The visualization mesh is upsampled from the simulation grid using bicubic
interpolation for smoother rendering.
import contextlib
import io
import numpy as np
import scipy.ndimage
import trimesh
import viser
# Visualization grid: finer than simulation for smoother rendering.
vis_cols, vis_rows = 45, 45
# Precompute fine grid coordinates (in terms of coarse grid indices).
fine_row_coords = np.linspace(0, rows - 1, vis_rows)
fine_col_coords = np.linspace(0, cols - 1, vis_cols)
fine_row_grid, fine_col_grid = np.meshgrid(
fine_row_coords, fine_col_coords, indexing="ij"
)
interp_coords = np.stack([fine_row_grid, fine_col_grid], axis=0)
def upsample_positions(coarse_positions: np.ndarray) -> np.ndarray:
"""Upsample coarse grid positions to fine visualization grid using bicubic interpolation."""
# Reshape to grid: (rows, cols, 3).
coarse_grid = np.asarray(coarse_positions).reshape(rows, cols, 3)
# Interpolate each xyz component using bicubic interpolation (order=3).
fine_x = scipy.ndimage.map_coordinates(coarse_grid[:, :, 0], interp_coords, order=3)
fine_y = scipy.ndimage.map_coordinates(coarse_grid[:, :, 1], interp_coords, order=3)
fine_z = scipy.ndimage.map_coordinates(coarse_grid[:, :, 2], interp_coords, order=3)
# Stack and flatten: (vis_rows * vis_cols, 3).
return np.stack([fine_x, fine_y, fine_z], axis=-1).reshape(-1, 3)

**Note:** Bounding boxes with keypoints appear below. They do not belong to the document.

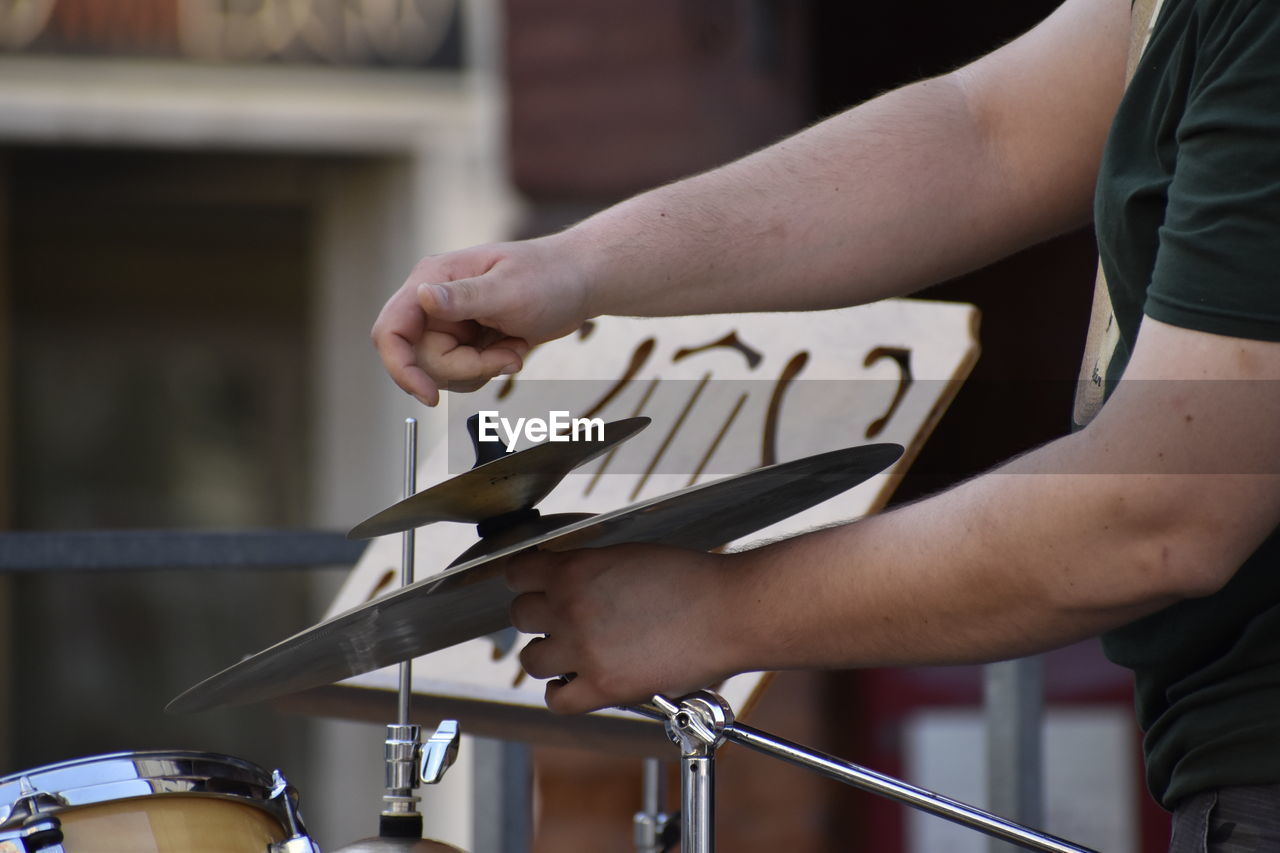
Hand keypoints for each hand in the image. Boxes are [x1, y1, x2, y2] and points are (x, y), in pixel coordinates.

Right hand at [372, 237, 592, 404]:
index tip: (429, 395)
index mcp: (433, 279)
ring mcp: (448, 322)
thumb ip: (463, 297)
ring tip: (513, 345)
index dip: (401, 368)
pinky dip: (489, 368)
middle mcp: (433, 301)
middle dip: (465, 367)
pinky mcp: (465, 339)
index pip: (391, 331)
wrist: (579, 282)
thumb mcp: (509, 289)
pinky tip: (512, 346)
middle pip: (420, 360)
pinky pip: (462, 372)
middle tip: (506, 355)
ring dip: (481, 369)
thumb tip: (422, 296)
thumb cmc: (550, 276)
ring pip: (441, 371)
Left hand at [504, 544, 743, 713]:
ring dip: (546, 655)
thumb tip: (567, 580)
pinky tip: (572, 683)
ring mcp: (583, 650)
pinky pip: (557, 699)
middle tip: (559, 620)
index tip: (532, 585)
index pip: (516, 573)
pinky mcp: (603, 687)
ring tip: (568, 652)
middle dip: (538, 617)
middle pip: (520, 616)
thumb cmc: (690, 579)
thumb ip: (588, 568)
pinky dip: (560, 693)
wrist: (727, 611)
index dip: (525, 579)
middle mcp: (570, 608)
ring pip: (530, 660)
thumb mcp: (627, 555)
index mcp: (575, 569)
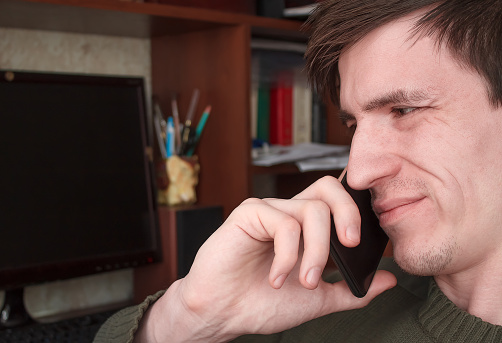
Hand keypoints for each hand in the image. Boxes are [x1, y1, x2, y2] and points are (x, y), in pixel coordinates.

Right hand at [138, 176, 396, 341]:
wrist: (221, 314)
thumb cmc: (262, 304)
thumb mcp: (317, 300)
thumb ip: (351, 290)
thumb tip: (390, 279)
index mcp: (305, 228)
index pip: (337, 199)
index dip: (356, 208)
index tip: (365, 239)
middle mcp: (289, 213)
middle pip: (329, 187)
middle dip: (348, 213)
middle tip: (351, 245)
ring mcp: (270, 211)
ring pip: (312, 210)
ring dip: (316, 252)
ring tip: (305, 281)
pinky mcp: (250, 213)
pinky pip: (285, 224)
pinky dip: (288, 256)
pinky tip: (276, 278)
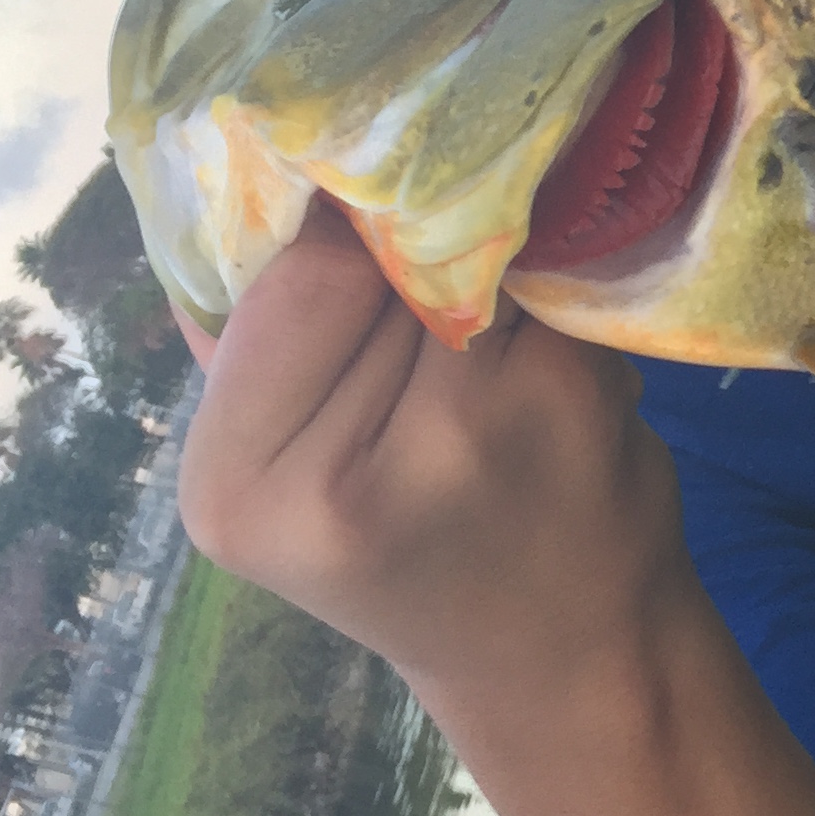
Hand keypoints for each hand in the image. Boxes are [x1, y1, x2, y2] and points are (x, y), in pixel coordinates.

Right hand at [176, 198, 685, 715]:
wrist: (560, 655)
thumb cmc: (411, 543)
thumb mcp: (281, 465)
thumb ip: (249, 336)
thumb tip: (254, 161)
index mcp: (235, 490)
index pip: (289, 276)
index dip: (332, 239)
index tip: (358, 248)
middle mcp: (349, 476)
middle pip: (377, 257)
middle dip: (407, 257)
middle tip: (432, 310)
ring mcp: (477, 435)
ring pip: (466, 252)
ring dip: (480, 266)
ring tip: (486, 339)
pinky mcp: (579, 400)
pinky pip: (545, 276)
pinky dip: (544, 292)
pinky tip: (544, 358)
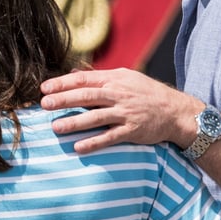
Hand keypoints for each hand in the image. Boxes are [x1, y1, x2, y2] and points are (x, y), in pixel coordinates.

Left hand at [39, 68, 201, 153]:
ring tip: (56, 127)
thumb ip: (100, 77)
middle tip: (44, 104)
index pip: (83, 79)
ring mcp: (125, 113)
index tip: (44, 88)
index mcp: (114, 80)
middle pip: (87, 96)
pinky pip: (110, 137)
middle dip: (64, 100)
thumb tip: (74, 72)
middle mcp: (118, 95)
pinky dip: (94, 142)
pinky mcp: (132, 131)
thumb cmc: (146, 93)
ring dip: (74, 122)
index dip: (63, 83)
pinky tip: (78, 147)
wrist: (176, 111)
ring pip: (96, 117)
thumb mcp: (125, 77)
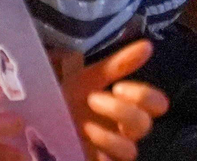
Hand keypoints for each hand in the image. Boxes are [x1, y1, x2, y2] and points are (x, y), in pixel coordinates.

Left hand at [61, 40, 168, 160]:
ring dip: (107, 136)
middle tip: (93, 99)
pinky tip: (84, 145)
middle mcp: (125, 131)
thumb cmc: (69, 98)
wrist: (39, 121)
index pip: (156, 104)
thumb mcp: (88, 79)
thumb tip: (147, 46)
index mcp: (128, 107)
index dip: (145, 97)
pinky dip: (100, 155)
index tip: (119, 87)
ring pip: (129, 150)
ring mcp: (113, 151)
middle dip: (119, 111)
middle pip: (144, 125)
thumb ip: (117, 65)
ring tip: (84, 126)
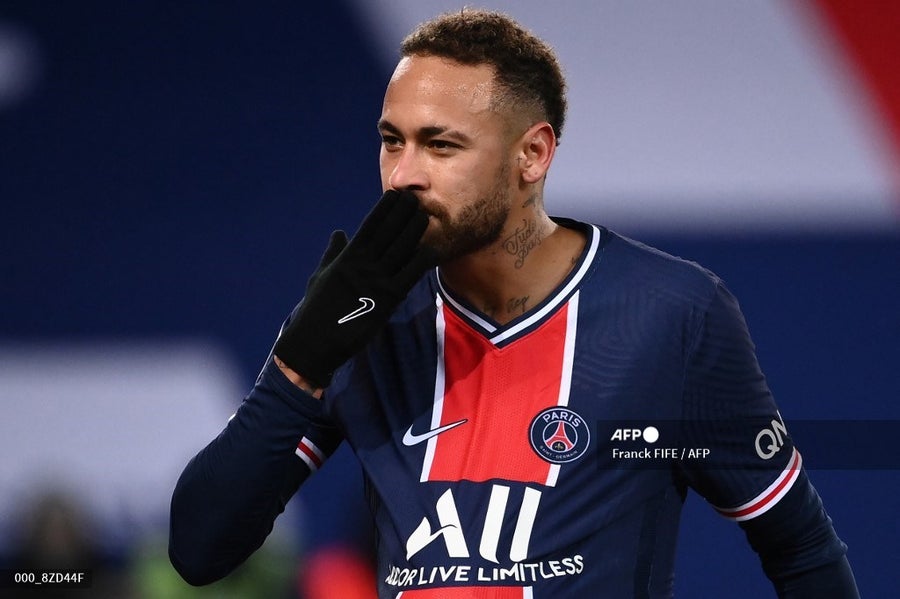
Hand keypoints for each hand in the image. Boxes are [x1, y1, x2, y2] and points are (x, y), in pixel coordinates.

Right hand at [274, 190, 434, 387]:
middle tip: (415, 198)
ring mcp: (375, 281)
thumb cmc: (315, 309)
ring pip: (401, 249)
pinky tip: (431, 249)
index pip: (370, 225)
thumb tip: (338, 233)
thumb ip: (333, 253)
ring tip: (425, 215)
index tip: (395, 195)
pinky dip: (421, 261)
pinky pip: (409, 276)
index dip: (384, 209)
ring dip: (414, 230)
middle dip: (402, 213)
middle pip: (388, 232)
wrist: (315, 342)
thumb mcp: (321, 276)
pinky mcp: (386, 300)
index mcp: (347, 257)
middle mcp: (362, 265)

# Build triangle indices for fine visualization grid.
def vis_idx(row: int, col: int) -> int:
return row * vis_cols + col
vis_tri_list = []
for r in range(vis_rows - 1):
for c in range(vis_cols - 1):
vis_tri_list.append([vis_idx(r, c), vis_idx(r + 1, c), vis_idx(r, c + 1)])
vis_tri_list.append(
[vis_idx(r + 1, c), vis_idx(r + 1, c + 1), vis_idx(r, c + 1)]
)
vis_triangles = np.array(vis_tri_list)
# Center the scene at origin.
cloth_center = np.array(
[
(cols - 1) * spacing / 2,
(rows - 1) * spacing / 2,
0.0,
]
)
centered_sphere_center = np.array(sphere_center) - cloth_center
# Sphere mesh.
sphere_trimesh = trimesh.creation.icosphere(
subdivisions=3, radius=float(sphere_radius) - 2e-2
)
sphere_vertices = np.array(sphere_trimesh.vertices) + centered_sphere_center
sphere_faces = np.array(sphere_trimesh.faces)
# Create Viser server.
with (
contextlib.redirect_stdout(io.StringIO()),
contextlib.redirect_stderr(io.StringIO()),
):
server = viser.ViserServer(verbose=False)

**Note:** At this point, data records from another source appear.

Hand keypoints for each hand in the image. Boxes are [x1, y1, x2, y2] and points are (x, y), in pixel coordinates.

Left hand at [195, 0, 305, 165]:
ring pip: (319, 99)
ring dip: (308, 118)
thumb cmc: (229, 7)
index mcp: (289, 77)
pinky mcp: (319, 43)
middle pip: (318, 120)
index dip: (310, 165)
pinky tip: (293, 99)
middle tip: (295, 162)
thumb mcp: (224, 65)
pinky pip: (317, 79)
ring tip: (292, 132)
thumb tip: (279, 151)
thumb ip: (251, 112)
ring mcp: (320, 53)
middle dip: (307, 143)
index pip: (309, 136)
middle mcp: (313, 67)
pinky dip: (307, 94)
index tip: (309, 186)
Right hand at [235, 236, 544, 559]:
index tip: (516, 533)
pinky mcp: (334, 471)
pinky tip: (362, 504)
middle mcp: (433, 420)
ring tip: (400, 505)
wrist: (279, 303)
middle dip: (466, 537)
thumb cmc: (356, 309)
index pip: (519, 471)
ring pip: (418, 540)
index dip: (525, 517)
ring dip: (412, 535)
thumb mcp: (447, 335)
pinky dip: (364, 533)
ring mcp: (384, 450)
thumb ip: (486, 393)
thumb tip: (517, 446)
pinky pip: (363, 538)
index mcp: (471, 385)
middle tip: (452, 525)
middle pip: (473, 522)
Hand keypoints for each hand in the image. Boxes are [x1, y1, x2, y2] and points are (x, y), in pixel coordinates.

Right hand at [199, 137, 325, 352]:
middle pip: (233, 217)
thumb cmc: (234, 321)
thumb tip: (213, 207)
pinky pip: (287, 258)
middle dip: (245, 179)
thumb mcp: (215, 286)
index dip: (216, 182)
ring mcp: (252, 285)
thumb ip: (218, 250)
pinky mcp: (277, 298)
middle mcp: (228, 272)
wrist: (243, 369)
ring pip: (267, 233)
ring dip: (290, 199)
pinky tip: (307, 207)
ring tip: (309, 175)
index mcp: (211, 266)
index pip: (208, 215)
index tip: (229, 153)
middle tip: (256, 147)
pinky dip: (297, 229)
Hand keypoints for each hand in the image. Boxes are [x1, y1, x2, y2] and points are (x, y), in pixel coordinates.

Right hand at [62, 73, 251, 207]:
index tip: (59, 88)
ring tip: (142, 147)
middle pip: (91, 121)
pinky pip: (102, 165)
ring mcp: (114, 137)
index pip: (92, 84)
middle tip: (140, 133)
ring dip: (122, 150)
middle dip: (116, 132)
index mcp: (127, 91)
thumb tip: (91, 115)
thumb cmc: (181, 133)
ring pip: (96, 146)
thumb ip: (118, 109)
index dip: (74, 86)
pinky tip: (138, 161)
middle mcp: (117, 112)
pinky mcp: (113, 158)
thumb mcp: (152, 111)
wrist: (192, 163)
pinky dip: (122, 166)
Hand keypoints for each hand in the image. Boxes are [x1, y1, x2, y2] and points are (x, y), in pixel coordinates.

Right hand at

# Set initial camera position for a good view of the scene.
server.initial_camera.position = (1.5, -1.5, 1.0)
server.initial_camera.look_at = (0.0, 0.0, 0.3)

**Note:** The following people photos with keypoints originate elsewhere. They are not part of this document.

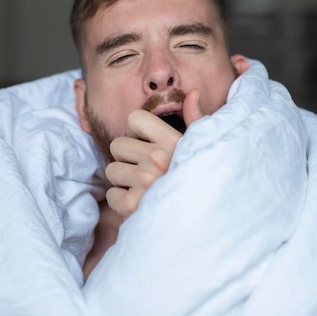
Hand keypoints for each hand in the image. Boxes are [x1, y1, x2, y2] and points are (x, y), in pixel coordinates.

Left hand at [105, 89, 202, 218]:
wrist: (205, 223)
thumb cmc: (200, 180)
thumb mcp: (201, 147)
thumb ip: (195, 119)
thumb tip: (192, 92)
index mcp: (173, 141)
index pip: (134, 118)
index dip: (136, 131)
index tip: (147, 145)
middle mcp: (158, 159)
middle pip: (117, 145)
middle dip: (128, 159)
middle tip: (147, 172)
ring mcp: (145, 182)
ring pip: (111, 171)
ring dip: (124, 181)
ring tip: (146, 189)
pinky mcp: (133, 205)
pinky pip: (111, 195)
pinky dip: (122, 202)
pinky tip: (141, 205)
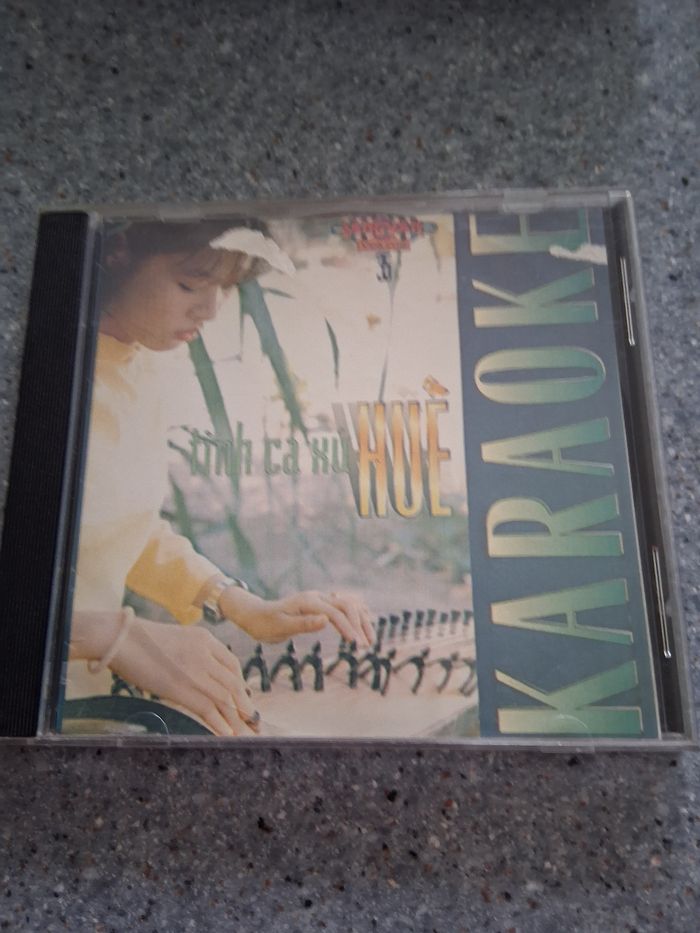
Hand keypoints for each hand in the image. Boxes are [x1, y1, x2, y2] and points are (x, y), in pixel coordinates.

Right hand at [108, 616, 258, 736]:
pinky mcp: (180, 688)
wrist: (120, 638)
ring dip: (236, 720)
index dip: (241, 684)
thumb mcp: (177, 638)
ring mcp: (195, 671)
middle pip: (233, 684)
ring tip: (244, 734)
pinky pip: (208, 709)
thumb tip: (201, 674)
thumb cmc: (139, 640)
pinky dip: (219, 724)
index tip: (244, 698)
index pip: (232, 664)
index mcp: (205, 638)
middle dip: (244, 705)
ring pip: (225, 699)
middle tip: (252, 722)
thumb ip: (193, 652)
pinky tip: (225, 734)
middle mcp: (205, 653)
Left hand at [219, 587, 373, 646]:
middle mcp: (317, 596)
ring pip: (350, 603)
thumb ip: (304, 624)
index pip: (335, 612)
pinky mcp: (322, 603)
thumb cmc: (266, 624)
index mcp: (308, 601)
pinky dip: (358, 613)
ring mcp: (321, 598)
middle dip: (360, 624)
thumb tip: (326, 621)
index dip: (348, 627)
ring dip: (362, 619)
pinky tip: (365, 625)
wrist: (257, 615)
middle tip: (366, 646)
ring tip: (370, 640)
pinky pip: (346, 604)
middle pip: (348, 604)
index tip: (356, 645)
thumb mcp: (281, 627)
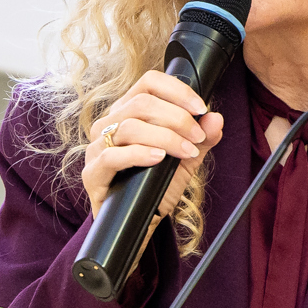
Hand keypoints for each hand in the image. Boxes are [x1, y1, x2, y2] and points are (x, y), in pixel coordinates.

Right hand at [80, 69, 226, 220]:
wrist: (140, 224)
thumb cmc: (156, 187)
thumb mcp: (185, 161)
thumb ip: (201, 139)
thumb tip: (216, 118)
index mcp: (128, 112)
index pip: (149, 83)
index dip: (177, 90)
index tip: (201, 108)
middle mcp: (109, 124)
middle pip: (141, 103)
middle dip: (177, 118)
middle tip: (197, 136)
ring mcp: (97, 148)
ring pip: (129, 126)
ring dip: (165, 137)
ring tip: (186, 152)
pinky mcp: (92, 173)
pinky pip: (113, 156)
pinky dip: (140, 154)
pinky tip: (159, 159)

server.scene.add_mesh_simple(
"/sphere",
vertices=sphere_vertices,
faces=sphere_faces,
color=(200, 80, 80),
)
server.scene.add_grid(
"/table",
width=10.0,
height=10.0,
plane="xy",
position=(0, 0, -0.01),
infinite_grid=True,
fade_distance=50.0,
cell_color=(200, 200, 200),
section_color=(170, 170, 170),
)
server.scene.set_up_direction("+z")
# Pre-create all cloth frames as invisible meshes (upsampled for smoother visualization).
cloth_handles = []
for i, frame_positions in enumerate(trajectory):
fine_positions = upsample_positions(frame_positions)
handle = server.scene.add_mesh_simple(
f"/cloth_{i}",
vertices=fine_positions - cloth_center,
faces=vis_triangles,
flat_shading=False,
side="double",
color=(100, 150, 220),
visible=False,
)
cloth_handles.append(handle)
# Create animation using StateSerializer.
serializer = server.get_scene_serializer()
# Animate by toggling visibility.
for i, handle in enumerate(cloth_handles):
if i > 0:
cloth_handles[i - 1].visible = False
handle.visible = True
serializer.insert_sleep(dt)
serializer.show(height=500)
╭────── viser (listening *:8082) ───────╮ │ ╷ │ │ HTTP │ http://localhost:8082 │ │ Websocket │ ws://localhost:8082 │ │ ╵ │ ╰───────────────────────────────────────╯
The animation shows the cloth falling under gravity and draping over the sphere. The simulation uses implicit time integration:
Inertia term: Keeps the cloth following its predicted trajectory based on velocity
Spring forces: Maintain cloth structure and resist stretching/shearing/bending
Collision constraints: Prevent the cloth from penetrating the sphere or table
Friction: Contact-aware velocity damping helps the cloth settle on surfaces
The solver finds positions at each timestep that balance inertia, springs, and collision constraints. Friction is applied outside the optimization as velocity damping for vertices in contact with surfaces.